Formed in 2018, the coding platform WhiteHat Jr. has been in the news in recent times for its controversial (and aggressive) advertising campaign. It had been acquired by Byju’s last year in an all-cash deal as part of the edtech giant’s plans to expand in the country and the US.
Bajaj took to LinkedIn to announce that he was thankful to the investors and the ecosystem for supporting him. His post read, “As I move on to new paths, my deep gratitude to the 17,000+ employees and teachers who weren’t a part of my life just two years ago. Thank you for trusting me through thick and thin. I know almost each one of you and will always remember you very, very warmly!”
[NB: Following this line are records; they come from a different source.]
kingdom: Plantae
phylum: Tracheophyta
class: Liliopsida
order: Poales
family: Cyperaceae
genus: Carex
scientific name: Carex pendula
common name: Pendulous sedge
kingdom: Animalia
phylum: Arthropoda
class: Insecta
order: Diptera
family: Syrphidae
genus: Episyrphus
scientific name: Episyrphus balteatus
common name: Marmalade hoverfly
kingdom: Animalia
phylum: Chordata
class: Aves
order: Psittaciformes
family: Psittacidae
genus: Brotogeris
Bajaj intends to spend the next chapter of his life building a career in public service after transitioning and taking a brief sabbatical.
It was an internal email sent by Byju’s co-founder Byju Raveendran which first revealed the news. His mail read, “Under Karan’s leadership, WhiteHat Jr and BYJU’S FutureSchool now enable hundreds of thousands of students in countries around the world daily to learn and create with 11,000+ deeply committed teachers. While I wish he would’ve stayed longer, Karan is a force of nature and accustomed to making unconventional choices, as you all know, and I wish him only the best for what will surely be an exciting path ahead.”
Bajaj praised his successor, describing her as a leader he had admired for almost two decades as she accomplished one milestone after the other, and knew that her competent, compassionate leadership would keep making the experience of learning better while simultaneously enabling thousands of more women to enter into the mainstream workforce.
Byju’s has emerged as India’s biggest startup, pushed by the sudden rise in demand of online learning. However, it is facing tough competition from the likes of Unacademy, upGrad and many others, most of which have also seen numbers shoot up in the past year.